● Tarefas do exercício:
1. Indique se cada afirmação a seguir está de acordo com o texto sobre o poder do Supremo Tribunal Federal. Responda sim ou não e cite literalmente as palavras do texto que decidem a questão. (a) Gilmar Mendes é o decano do Supremo Tribunal Federal. (b) O evento de anteontem ocorreu na Universidade de São Paulo. (c) Segundo a curva de Laffer, a arrecadação continua subindo indefinidamente à medida que os impostos sobem.
2. De acordo com o texto sobre o poder do Supremo Tribunal Federal, o que foi a gota d'água?
3. Prossiga o texto sobre o poder do Supremo Tribunal Federal a partir do ponto em que ele termina.

● Trecho selecionado:
^^^^^^^^^^^^^^^^

"A trajetória ascendente da curva de poder do Supremo
parece ter encontrado o esgotamento do silêncio de dois atores: a OAB e o
Senado", avalia jornalista
Antes mesmo de ser votada a proposta de
emenda
constitucional da vedação a decisões monocráticas que contrariem
decisões do Congresso, o decano do
Supremo Tribunal Federal,
Gilmar Mendes,
prometeu que se a PEC for aprovada, será derrubada pelo
STF. No mesmo evento de anteontem, na Universidade Mackenzie, o
presidente da Corte, Luís Roberto Barroso, certamente respondendo à nota
crítica da Ordem dos Advogados do Brasil, afirmou que os que veem
ativismo judicial do Supremo é porque não gostam da Constituição ou da
democracia. A forte nota termina dizendo que "a OAB continuará
insistindo para que o Tribunal cumpra as leis e a Constituição".
A gota d'água foi o impedimento de um advogado de fazer
a sustentação oral de um caso, num agravo na 1ª Turma. Barroso também
respondeu a uma crítica do presidente do Senado, Rodrigo Pacheco
(PSD-MG), no Correio Braziliense, de que drogas, aborto e marco temporal
são assuntos do Congresso, não do Supremo.
Segundo o ministro, não se
deve querer mudar decisões do Supremo — no caso das drogas, disse que a
Corte agiu para "corrigir uma política desastrosa".
Seria isso um início de reação dos advogados e dos
políticos ao crescente empoderamento do terceiro poder?
Teria esse
crescimento de poder no Supremo chegado ao limite suportável?
O economista Arthur Laffer desenhou numa curva o
resultado de suas observações sobre tributos.
Quanto mais sobem os
impostos, mais sobe a arrecadação.
Mas há um limite em que os pagadores
de impostos se cansam de pagar e se os impostos continuam subindo, a
arrecadação faz uma curva e começa a cair, como a trajetória de uma bala
de canhão.
É um fenômeno psico-social com consequência econômica e
política.
No campo político, outra trajetória ascendente
registraria o poder crescente de um dos três poderes, por ironia o único
sem representação expressa do voto.
O Supremo tem um inquérito que foi
criado sem Ministério Público, em que o tribunal é vítima e, ao mesmo
tempo, condutor absoluto.

^^^^^^^^^^^^^^^^

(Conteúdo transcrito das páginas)
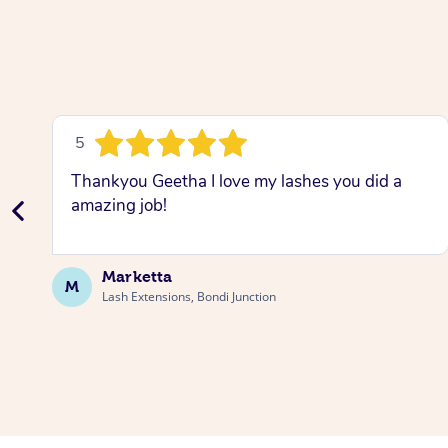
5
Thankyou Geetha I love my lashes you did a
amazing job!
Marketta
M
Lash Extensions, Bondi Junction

^^^^^^^^^^^^^^^^

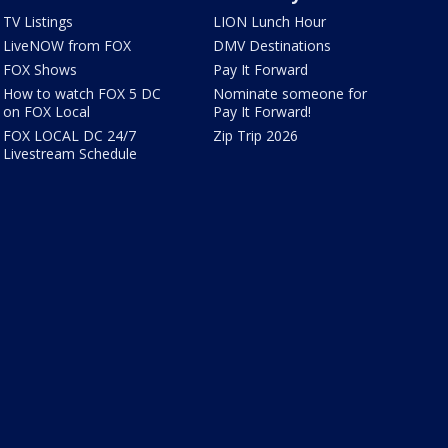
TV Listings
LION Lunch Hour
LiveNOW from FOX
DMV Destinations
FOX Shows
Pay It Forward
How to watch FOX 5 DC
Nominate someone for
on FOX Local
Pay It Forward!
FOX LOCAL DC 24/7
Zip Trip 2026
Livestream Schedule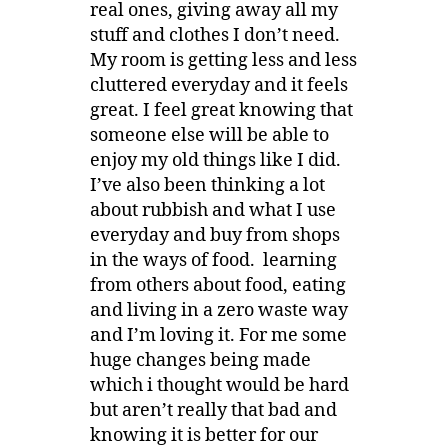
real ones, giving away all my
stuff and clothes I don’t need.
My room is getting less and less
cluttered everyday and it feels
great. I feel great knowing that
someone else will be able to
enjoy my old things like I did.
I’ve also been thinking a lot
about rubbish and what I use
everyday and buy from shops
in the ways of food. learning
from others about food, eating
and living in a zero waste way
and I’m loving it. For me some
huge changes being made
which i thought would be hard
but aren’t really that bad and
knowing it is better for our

^^^^^^^^^^^^^^^^

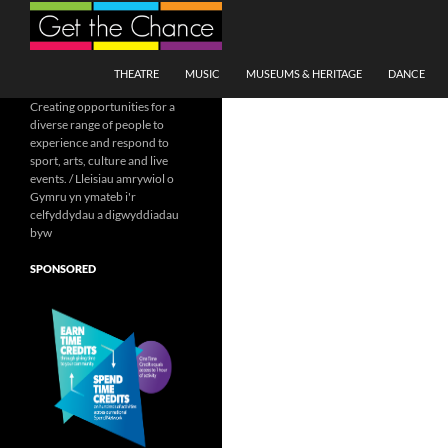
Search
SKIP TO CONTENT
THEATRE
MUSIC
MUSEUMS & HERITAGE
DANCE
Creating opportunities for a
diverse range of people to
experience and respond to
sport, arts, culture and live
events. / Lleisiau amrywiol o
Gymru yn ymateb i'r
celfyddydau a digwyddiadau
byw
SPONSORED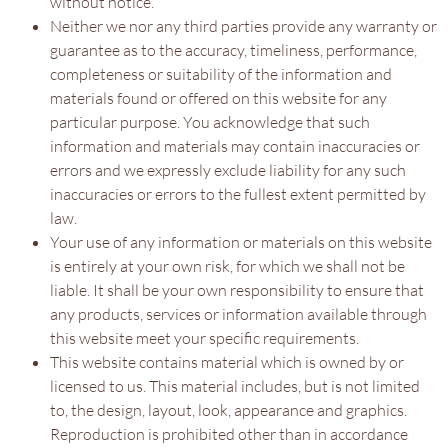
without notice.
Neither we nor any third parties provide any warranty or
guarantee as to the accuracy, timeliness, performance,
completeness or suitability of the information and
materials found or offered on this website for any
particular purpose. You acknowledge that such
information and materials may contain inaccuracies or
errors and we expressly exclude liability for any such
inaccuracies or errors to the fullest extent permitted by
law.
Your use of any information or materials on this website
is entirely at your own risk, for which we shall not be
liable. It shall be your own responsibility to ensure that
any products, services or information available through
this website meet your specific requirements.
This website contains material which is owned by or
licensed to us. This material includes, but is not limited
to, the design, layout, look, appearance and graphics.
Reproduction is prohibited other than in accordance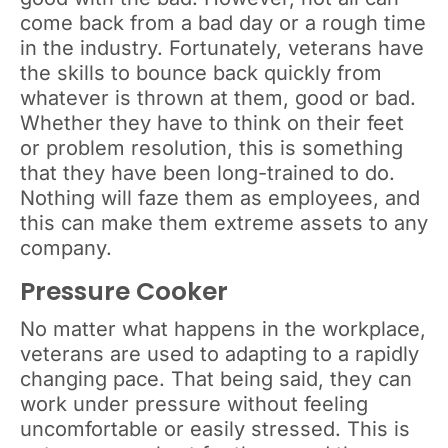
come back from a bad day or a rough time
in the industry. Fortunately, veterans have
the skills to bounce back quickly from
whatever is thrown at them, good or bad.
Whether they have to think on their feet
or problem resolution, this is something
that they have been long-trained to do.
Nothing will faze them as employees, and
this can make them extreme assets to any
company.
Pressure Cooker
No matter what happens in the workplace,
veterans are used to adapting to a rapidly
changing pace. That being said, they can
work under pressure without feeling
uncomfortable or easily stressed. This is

^^^^^^^^^^^^^^^^

● Respostas às tarefas:
1.
(a) Sim: "o decano do Supremo Tribunal Federal, Gilmar Mendes".
(b) Não: "No mesmo evento de anteontem, na Universidade Mackenzie".
(c) Não: "Mas há um limite em que os pagadores de impostos se cansam de pagar e se os impostos continuam subindo, a arrecadação faz uma curva e começa a cair".

2. Foi o impedimento de um advogado de fazer a sustentação oral de um caso, num agravo na 1ª Turma.

3.
Também tem julgamentos em que o tribunal é
vítima de invasões e julga e condena os invasores.
Julgamentos virtuais tolhem a manifestação oral e
presencial da defesa. Decisões que interferem de tal modo no Poder
Legislativo, que tornam o Supremo um criador ou revogador de leis.
Durante a pandemia,
deu aos governadores o poder de revogar cláusulas pétreas da Constituição. E, ampliando ainda o poder,
interfere no Ministério Público sobre arquivamento ou não de inquéritos.
A trajetória ascendente da curva de poder do Supremo
parece ter encontrado o esgotamento do silêncio de dois atores análogos
aos pagadores de impostos: a OAB e o Senado — dois agentes
fiscalizadores das leis, da Constituição e do próprio Supremo, como são
os senadores.
O presidente do Senado não quer que partidos derrotados
no voto usem o Supremo como "terceiro turno".
No discurso de posse na
presidência do STF, o ministro Luiz Fux identificou o desgaste do
Supremo por essas interferências.
O discurso é de setembro de 2020 —
depois disso, ampliou-se o desgaste.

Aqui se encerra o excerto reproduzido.